荷物をまとめた後一階に下りて歯を磨く。朝食は母親が出してくれたものを食べるが、育ち盛りの俺には少し物足りないため、食パンとカフェオレを追加でいただく。俺は地で『早飯早グソ芸の内』を実践しているのでトイレに行く。洗面所で手を洗い、洗顔をして身だしなみを整えたら学ランを着込んで完成だ。
予定より少し早いが7時10分に家を出る。3つはす向かいの家が俺の幼なじみ、『御巫麗』の家だ。
俺の幼なじみ『御巫麗』について少し話そう。
彼女と出会ったのは3歳の夏頃、麗が保育園に中途入園してきたのがきっかけだ。
おとなしくて可憐な出で立ちをしていた彼女は、お人形さんみたい、という形容詞がぴったりの女の子だった。俺はその当時からどちらかというと浮いていて、独り黙々と粘土遊びをしていた所に、何を思ったのか一緒に遊びたいと言ってきたのが麗だった。
それからは家が近所なのもあり、家族ぐるみで遊びに行ったりもした。
彼女は小中と順調に成長し、身贔屓なしにみてもカワイイ女の子だと思う。明るく人なつっこい麗は、みんなの中心になる事が多く、近くにいる俺にも友人が少なからずできた。でもそんな友人だからか、俺はこれまでの友人関係を一切合切捨てて神鳴高校を選んだし、自分の力で友人と、そして彼女を、作りたいと思えたのだ。麗には頼らずに、自分の力で。そのことを、今日から女子高生になる幼なじみ、御巫麗に伝えようと思う。
閑話休題。
麗の家の前に来た俺は、インターフォンを押す。
『はぁ~い、どちらさまですか?』
おばさんの声が聞こえたので用件を伝える。
「おはようございます。紅藍ですけど、麗に話があっ」
「くーちゃん!?こんな早くにどうしたの?!」
食い気味で尋ねられたが慌てずにもう一度用件を伝える。
「お久しぶりです。学校に行く前に麗に話したいことがあって来たんですけど…」
「ちょっと待ってて!今行くから」
おばさんはインターフォンを切って玄関に向かってきているようだ。家の中から足音が聞こえてきた。近づいてきた勢いそのまま玄関ドアが開け放たれた。

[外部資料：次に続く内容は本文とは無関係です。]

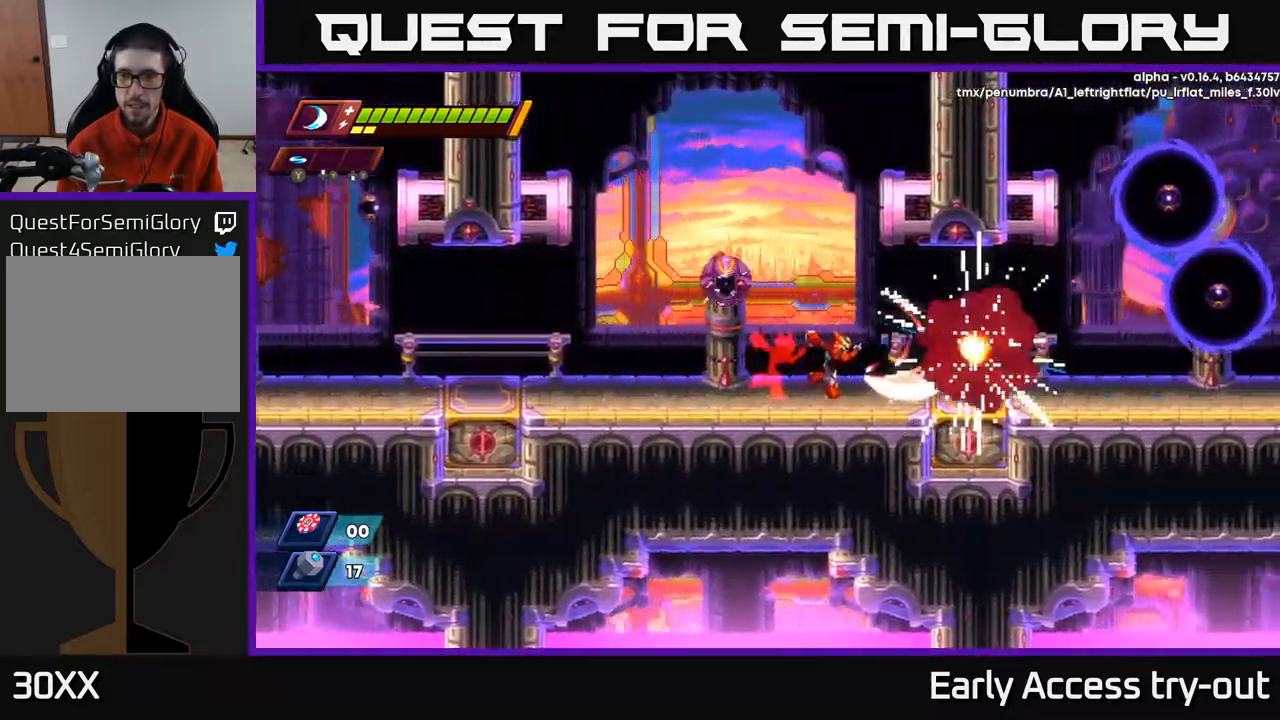
{"buttons": ["A", "DPAD_RIGHT"], "left_stick": "center", "right_stick": "center", "events": [[67, "X", "up"], [200, "R2", "down"], [450, "A", "down"], [484, "R2", "up"]]}
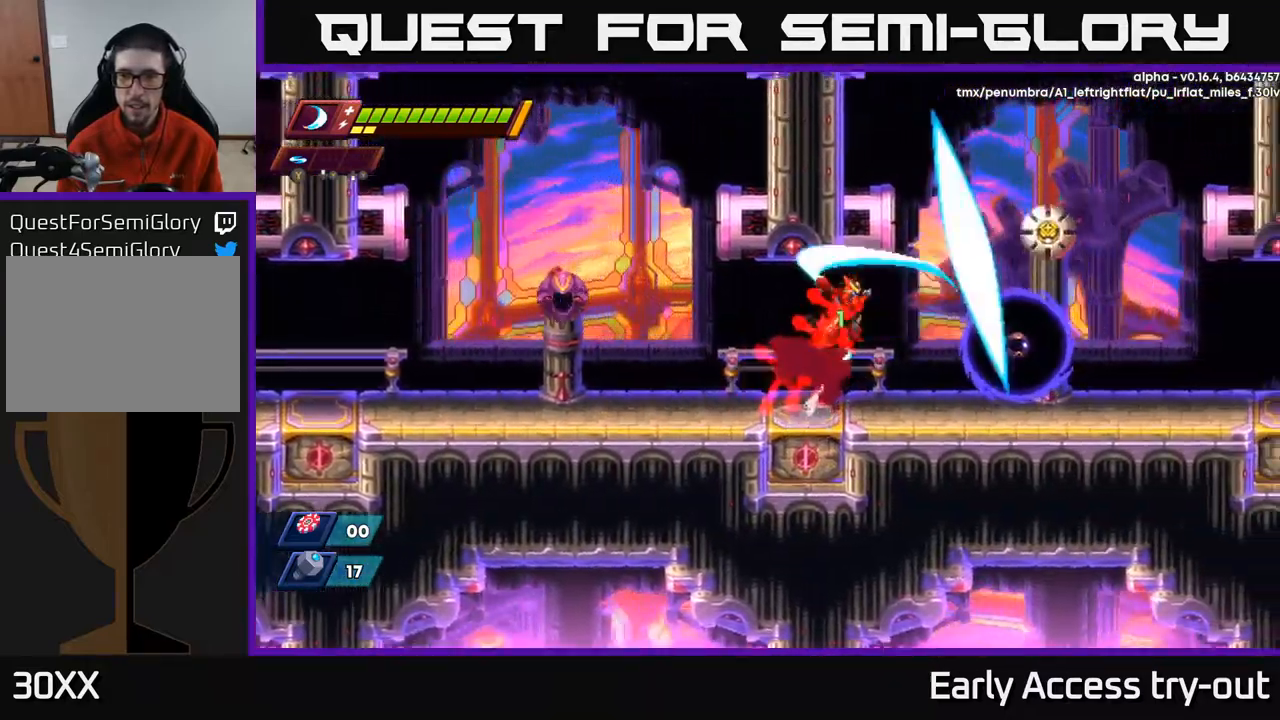
{"buttons": ["R2", "DPAD_RIGHT"], "left_stick": "center", "right_stick": "center", "events": [[17, "X", "down"], [50, "A", "up"], [67, "X", "up"], [184, "X", "down"], [267, "X", "up"], [467, "R2", "down"]]}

「おはようくーちゃん!ホントに久しぶりだけど話って何?…ってどうしたの?」
現れたのは麗だった。
「あれ、俺今、おばさんと会話してたはずなのになんで麗が?」
疑問をそのまま口に出したが、どうでも良いことだと思い直し話を続けることにした。当の本人が来たのだ。話は早い。
「まあいいか。いや、実はな。神鳴高校に行く前に麗にお願い?みたいなもんがあってな?」
「よくなーい!全然よくなーい!ちょっとくーちゃん、今私とお母さん間違えてたでしょ!?朝から珍しく私に用があるって慌てて来てみたら、ちょっとひどいんじゃないの?」
慌てて来たのは麗の都合であって俺には全く関係ないんだが、そんなことを言うと藪蛇だろうと判断し口を閉ざした。
「ちょっと、聞いてるくーちゃん?」
「…」
「確かにお母さんは若いけどさ、声も口調も全然違うじゃない、」
「…」
「それなのに間違うなんて」
このまま黙っていても麗の愚痴は止まりそうもなかったし、そうすると俺の目的は達成されないので俺は素直に謝って、思ったことを口にした。
「悪かったよ。間延びしたような受け答えの声でおばさんだと思い込んでしまったんだ。落ち着いた大人の女性の声に聞こえたからさ。間違えちゃってごめんな。」
「えっ」
「ちょっと驚いてたからすぐに謝れなくて悪かったな。麗が出てきたって驚きから覚めたらさ、新しい制服着てる麗に気付いてまた驚いてたんだ。似合ってるな麗」
「くーちゃんに謝られて、くーちゃんに褒められた…」
突然後ろを向いてぶつぶつと何事かを呟いた麗だったが俺はよく聞き取れなかった。
俺に背を向けたまま麗はうなっていたが、落ち着いたようなので本題を切り出すことにした。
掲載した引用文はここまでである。